To be successful, researchers say overdose prevention efforts must extend beyond control of individual drugs. The current subepidemic of drug deaths caused by illegal and legal opioids will likely to be replaced by something else.

“The recent historical variability with which some specific drugs have waxed and waned makes predictions about the future role of specific drugs far more uncertain. Indeed, it is possible that in the future, the drug overdose epidemic may be driven by a new or heretofore obscure psychoactive substance,” Burke warned. 

Click on the video below to see a chart of the different subepidemics and how they align to form an exponential growth curve:

Technological factors fueling the epidemic include enhanced communication methods (smartphones and the Internet), faster supply chains (FedEx and UPS) and underground drug manufacturing that increased the supply of drugs while lowering their cost.
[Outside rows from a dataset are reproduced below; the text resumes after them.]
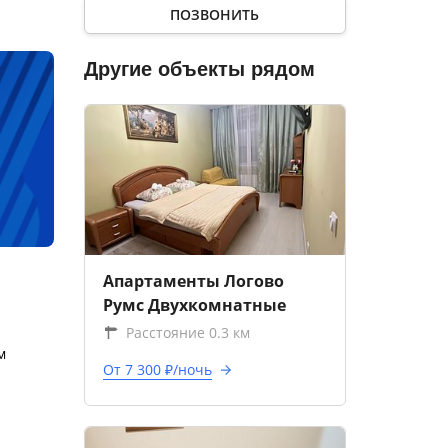
ПОЗВОНИТЬ
Другие объекты рядом
Апартаменты Логово
Румс Двухкомнатные
Расстояние 0.3 км
м
От 7 300 ₽/ночь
Socioeconomic factors such as unemployment, lost social connections and lack of healthcare may also be creating a climate of despair that leads to drug abuse. 

“Understanding the forces that are holding multiple subepidemics together into a smooth exponential trajectory may be important in revealing the root causes of the epidemic, and thisunderstanding may be crucial to implementation of prevention and intervention strategies,” Burke said. 

“Evidence-based public health responses have contained past epidemics. If we understand and address these root causes at the same time that we take on the opioid crisis, we should be able to curb the epidemic for good."